● **ABOUT THIS EXERCISE**
Only a number is wanted here: the number of lines of the data that include "Golden".

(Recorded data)
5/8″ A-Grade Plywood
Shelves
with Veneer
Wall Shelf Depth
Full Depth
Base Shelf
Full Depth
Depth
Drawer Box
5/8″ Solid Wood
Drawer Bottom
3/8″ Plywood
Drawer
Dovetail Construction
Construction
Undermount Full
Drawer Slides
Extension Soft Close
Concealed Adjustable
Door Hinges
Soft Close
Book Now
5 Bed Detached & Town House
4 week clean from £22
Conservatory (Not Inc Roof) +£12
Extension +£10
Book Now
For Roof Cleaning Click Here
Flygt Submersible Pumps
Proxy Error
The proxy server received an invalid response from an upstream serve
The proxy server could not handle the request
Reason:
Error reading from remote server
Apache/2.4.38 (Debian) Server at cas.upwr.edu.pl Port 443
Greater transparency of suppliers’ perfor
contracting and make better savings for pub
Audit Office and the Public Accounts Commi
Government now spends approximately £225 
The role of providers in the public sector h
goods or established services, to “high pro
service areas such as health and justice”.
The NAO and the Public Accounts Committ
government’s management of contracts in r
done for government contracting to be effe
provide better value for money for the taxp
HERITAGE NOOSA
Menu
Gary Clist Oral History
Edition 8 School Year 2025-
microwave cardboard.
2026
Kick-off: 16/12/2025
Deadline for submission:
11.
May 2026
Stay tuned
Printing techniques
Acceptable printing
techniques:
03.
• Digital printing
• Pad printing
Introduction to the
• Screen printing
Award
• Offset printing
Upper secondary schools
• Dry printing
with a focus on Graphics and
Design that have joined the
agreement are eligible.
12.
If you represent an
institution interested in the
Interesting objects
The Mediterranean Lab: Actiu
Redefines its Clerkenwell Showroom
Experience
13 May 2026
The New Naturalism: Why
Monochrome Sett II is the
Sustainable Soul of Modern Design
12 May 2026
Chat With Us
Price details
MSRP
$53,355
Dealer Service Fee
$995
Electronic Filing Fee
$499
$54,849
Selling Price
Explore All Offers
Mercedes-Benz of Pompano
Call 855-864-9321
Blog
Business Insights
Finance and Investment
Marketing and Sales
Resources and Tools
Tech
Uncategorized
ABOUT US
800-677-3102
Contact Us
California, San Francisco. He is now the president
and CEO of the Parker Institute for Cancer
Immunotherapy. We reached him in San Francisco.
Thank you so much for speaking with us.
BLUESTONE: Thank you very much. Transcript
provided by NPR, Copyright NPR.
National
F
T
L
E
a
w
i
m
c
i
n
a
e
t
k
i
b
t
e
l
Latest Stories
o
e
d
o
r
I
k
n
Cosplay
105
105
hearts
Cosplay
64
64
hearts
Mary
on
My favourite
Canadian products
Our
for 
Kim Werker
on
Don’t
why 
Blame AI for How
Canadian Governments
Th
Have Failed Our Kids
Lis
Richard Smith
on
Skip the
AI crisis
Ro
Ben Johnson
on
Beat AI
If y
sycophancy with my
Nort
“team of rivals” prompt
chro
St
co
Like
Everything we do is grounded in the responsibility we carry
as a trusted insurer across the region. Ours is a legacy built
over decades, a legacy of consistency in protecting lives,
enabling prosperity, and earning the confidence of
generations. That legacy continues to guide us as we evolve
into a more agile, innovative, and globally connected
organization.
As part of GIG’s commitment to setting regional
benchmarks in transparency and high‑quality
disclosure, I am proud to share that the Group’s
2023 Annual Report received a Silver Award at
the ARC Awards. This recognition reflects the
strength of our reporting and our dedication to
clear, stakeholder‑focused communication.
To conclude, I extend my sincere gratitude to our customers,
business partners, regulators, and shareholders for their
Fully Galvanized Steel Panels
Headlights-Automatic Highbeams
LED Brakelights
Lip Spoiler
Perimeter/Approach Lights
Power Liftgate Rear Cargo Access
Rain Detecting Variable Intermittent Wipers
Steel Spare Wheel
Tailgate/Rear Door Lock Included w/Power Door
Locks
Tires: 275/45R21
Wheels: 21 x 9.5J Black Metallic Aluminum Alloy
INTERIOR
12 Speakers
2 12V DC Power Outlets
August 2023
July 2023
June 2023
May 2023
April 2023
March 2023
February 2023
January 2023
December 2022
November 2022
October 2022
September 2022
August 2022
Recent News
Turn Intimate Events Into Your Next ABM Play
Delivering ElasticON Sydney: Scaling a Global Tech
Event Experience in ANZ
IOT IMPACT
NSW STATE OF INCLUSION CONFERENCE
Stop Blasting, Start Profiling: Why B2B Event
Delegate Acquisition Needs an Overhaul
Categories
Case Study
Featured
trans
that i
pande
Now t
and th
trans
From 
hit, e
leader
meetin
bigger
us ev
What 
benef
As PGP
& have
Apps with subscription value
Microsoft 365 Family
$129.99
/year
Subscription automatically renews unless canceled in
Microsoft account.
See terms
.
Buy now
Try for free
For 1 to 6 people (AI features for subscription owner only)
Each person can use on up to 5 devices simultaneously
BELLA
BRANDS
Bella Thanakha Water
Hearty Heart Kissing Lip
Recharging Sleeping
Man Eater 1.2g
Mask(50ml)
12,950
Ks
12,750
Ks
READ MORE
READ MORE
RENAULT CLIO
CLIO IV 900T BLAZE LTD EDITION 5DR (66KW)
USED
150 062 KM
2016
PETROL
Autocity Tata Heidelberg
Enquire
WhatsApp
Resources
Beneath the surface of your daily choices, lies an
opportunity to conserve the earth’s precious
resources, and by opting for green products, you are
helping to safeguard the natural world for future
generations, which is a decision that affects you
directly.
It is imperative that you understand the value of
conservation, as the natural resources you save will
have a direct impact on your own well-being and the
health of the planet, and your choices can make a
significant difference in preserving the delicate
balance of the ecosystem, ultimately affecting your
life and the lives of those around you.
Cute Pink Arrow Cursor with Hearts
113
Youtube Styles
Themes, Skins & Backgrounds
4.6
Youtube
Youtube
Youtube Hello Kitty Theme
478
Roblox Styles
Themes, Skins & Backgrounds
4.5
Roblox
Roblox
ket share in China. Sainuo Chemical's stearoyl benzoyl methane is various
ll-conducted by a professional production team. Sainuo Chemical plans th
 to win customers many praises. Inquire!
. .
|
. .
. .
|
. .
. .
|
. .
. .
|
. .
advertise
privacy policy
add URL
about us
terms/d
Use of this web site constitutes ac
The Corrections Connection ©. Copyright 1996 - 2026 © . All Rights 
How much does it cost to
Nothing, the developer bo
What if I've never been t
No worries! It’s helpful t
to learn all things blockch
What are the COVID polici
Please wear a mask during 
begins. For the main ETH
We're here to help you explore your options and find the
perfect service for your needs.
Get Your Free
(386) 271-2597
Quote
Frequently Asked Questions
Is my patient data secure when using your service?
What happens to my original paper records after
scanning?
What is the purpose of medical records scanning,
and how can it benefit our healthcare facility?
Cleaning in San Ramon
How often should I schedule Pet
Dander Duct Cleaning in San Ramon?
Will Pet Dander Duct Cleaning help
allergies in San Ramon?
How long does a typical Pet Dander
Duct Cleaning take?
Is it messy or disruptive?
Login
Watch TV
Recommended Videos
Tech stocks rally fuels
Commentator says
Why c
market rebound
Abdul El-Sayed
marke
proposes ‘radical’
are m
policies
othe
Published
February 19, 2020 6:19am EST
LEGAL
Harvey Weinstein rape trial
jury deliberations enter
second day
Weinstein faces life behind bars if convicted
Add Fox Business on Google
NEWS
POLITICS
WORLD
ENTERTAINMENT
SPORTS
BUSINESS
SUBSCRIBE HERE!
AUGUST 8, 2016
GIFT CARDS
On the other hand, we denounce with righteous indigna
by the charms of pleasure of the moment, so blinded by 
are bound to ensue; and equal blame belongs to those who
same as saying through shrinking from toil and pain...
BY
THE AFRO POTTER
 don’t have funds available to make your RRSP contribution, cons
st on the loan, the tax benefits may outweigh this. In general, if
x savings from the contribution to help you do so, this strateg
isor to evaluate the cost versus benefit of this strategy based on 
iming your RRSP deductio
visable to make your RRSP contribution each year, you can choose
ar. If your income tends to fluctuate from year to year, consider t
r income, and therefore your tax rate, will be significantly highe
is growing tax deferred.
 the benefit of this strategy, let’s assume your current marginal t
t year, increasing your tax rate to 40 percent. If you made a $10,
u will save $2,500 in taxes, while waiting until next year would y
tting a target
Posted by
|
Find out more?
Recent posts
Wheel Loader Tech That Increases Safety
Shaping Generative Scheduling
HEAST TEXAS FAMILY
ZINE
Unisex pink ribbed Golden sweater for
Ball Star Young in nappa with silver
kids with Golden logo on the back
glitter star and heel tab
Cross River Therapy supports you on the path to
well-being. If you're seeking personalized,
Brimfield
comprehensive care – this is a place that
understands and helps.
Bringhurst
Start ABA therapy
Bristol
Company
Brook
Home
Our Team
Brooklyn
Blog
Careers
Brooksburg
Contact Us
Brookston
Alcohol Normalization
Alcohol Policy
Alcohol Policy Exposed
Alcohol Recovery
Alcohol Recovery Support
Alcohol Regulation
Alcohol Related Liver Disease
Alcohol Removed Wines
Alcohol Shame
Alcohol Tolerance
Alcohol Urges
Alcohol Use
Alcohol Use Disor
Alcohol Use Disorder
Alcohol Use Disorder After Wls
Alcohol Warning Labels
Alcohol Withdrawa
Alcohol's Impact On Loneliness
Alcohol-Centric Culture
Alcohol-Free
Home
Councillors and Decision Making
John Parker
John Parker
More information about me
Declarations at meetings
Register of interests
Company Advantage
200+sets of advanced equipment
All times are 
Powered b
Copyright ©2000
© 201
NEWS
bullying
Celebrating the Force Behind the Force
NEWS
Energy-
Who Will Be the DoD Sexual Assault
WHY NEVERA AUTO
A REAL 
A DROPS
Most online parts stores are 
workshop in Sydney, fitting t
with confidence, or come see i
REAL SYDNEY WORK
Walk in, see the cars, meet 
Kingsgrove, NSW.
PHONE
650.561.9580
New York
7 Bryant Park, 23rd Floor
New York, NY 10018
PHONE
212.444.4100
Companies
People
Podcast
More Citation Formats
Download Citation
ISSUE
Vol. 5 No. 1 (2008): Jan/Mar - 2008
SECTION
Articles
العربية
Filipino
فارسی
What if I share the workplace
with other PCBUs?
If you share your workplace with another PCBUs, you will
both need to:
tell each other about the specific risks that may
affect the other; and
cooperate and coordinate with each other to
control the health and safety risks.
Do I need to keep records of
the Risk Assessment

● **YOUR SOLUTION**
2